Editing is easy, to change a note, place the pen over the note, when it turns blue the pitch will sound and you can raise or lower the note head accordingly. By the way, the score can toggle between at pitch or transposed notation. A finger tap on a bar of music activates it, making it movable.

The Surface Dial is similar in shape to a hockey puck and communicates via Bluetooth and can be placed next to the screen or placed on the screen to copy a bar of music, lift and place on the new location and presto, it appears. Highly efficient for arranging or orchestrating. Other Surface Dial features include playback, transposing, undoing and copying. In a short time your hands are working together in a creative counterpoint. The surface Dial is compatible with Microsoft's Surface Pro 3, 4, Surface Book, and Surface Studio. Check with your computer manufacturer to see if you have an active digitizer for StaffPad's pen/stylus use. StaffPad is not available for Apple or Macs.

The creators of StaffPad made sample recordings of world class musicians, usually several takes of the same note. These are blended for nuanced phrasing used in the expression mode. Options for each instrument include muting, adjustable playback and reverb levels, panning and printing exclusions.

Several ensemble templates are included in StaffPad, or build your own from the list that looks familiar to users of Sibelius The sound library is standard European orchestra and popular music instruments. Guitars and other fretted instruments samples can be purchased on-line. A unique StaffPad feature is the Expression Mode. A nuanced performance is accomplished by tracing the rise and fall of the phrase that appears as blue shading. The timbre is accomplished by the blending of at least two discrete recorded tracks.

Music notation is more than the correct note at the right time and volume. StaffPad uses a tile system for performance directions; rehearsal letters, articulations, trills and octave markings that are activated with a finger or pen tap.
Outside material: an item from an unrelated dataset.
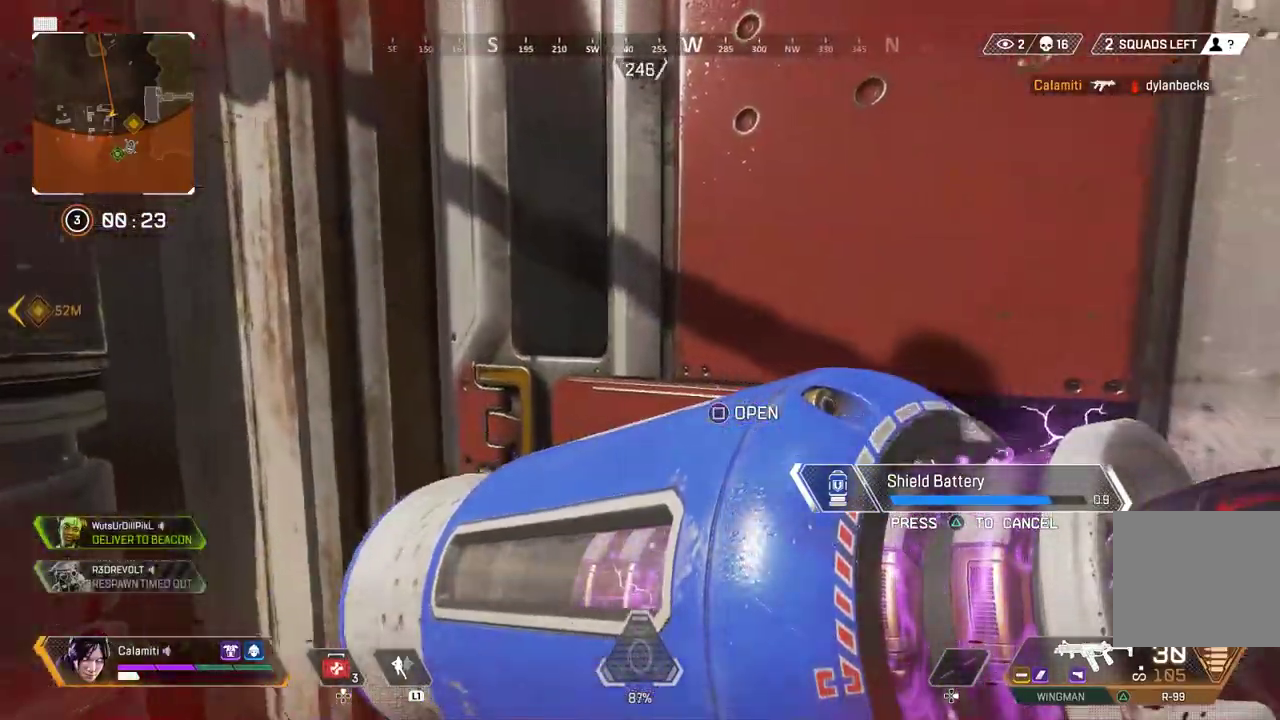
{"buttons": [], "left_stick": "up", "right_stick": "center", "events": [[17, "CIRCLE", "down"], [83, "CIRCLE", "up"], [100, "SQUARE", "down"], [117, "left_stick", "up"], [150, "SQUARE", "up"]]}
Additional performance directions like con sordino, with mute, are done by placing the pen at the insert point just above the screen's surface, a pop up screen asks if you want to add lyrics or text. Type in con sordino, hit return, and it appears in italic. When you want senza sordino, without mute, hover above the screen and type senza sordino. StaffPad is well designed with a layout that avoids crowding, and has space between dynamic markings, expression directions, articulations, and lyrics.
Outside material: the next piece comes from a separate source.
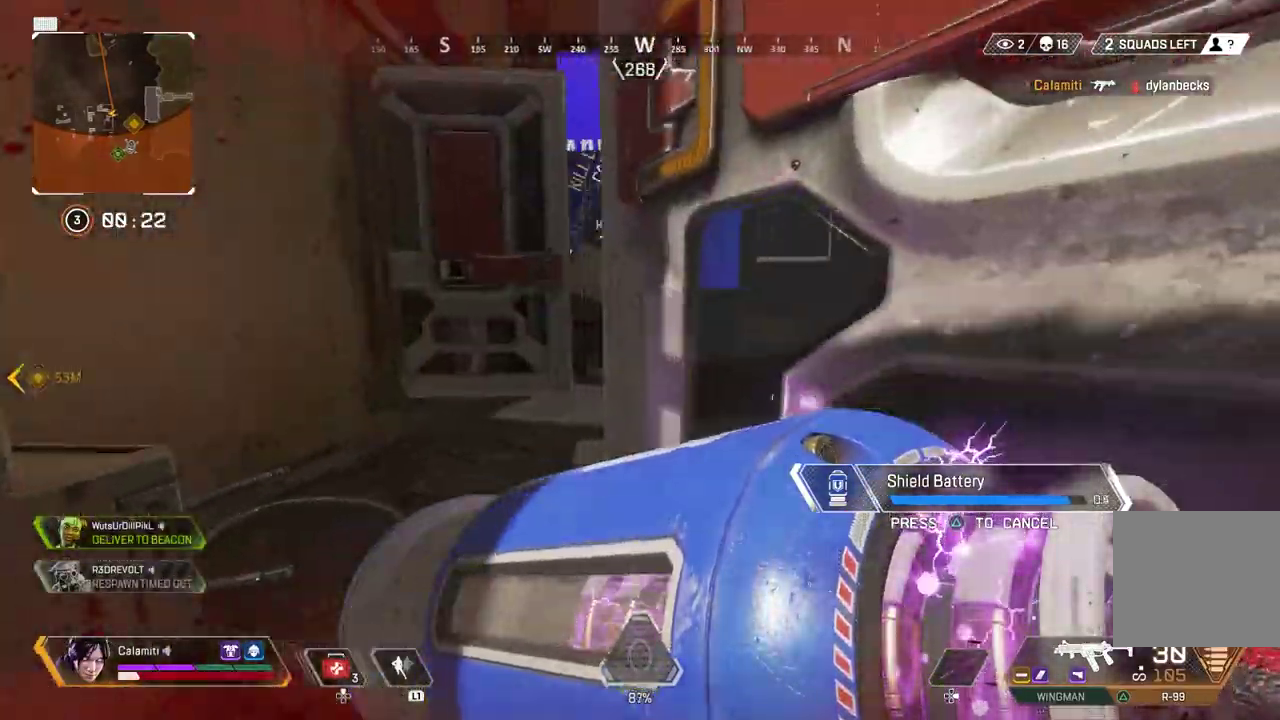
{"buttons": [], "left_stick": "up", "right_stick": "center", "events": []}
Music creation is often a collaboration, traditionally paper tabs or inserts would convert a score into a lumpy pile of paper, at the risk of losing an insert. Written editorial or production notes in StaffPad appear as a separate layer while using the sketchpad feature. Its handy for performance notes and communicating with collaborators on the next Broadway hit, or the cornerstone of 21st century opera or genres yet to be defined! With StaffPad, you can send files in mp3, WAV, MusicXML, or midi formats, it's quite versatile.

StaffPad is written by musicians David William Hearn and Matthew Tesch for musicians, not just the classically inclined. Tiles for doits and fall-offs, another for scoops and plops will save time for big band, jazz, and contemporary music creators. Would love to see a chord chart tile for fretted instruments helpful for music teachers and arrangers.

An efficient feature is Microsoft's Cortina acting as a Composer assistant. After training Cortina, you can give score preparation directions, “add a 3 4 time signature”, or tasks like sharing scores, and almost anything else. A comic note, during the early stages of training and exploring Cortina's abilities, when asked to make tea, Cortina suggested key. Sounds like a Gilbert and Sullivan plot to me. Seriously, the Composer Assistant does save time, streamlining score preparation and communication.

Overall, The Microsoft Surface Book and pen, Surface Dial, and StaffPad makes a powerful ensemble to support your creative musical endeavors.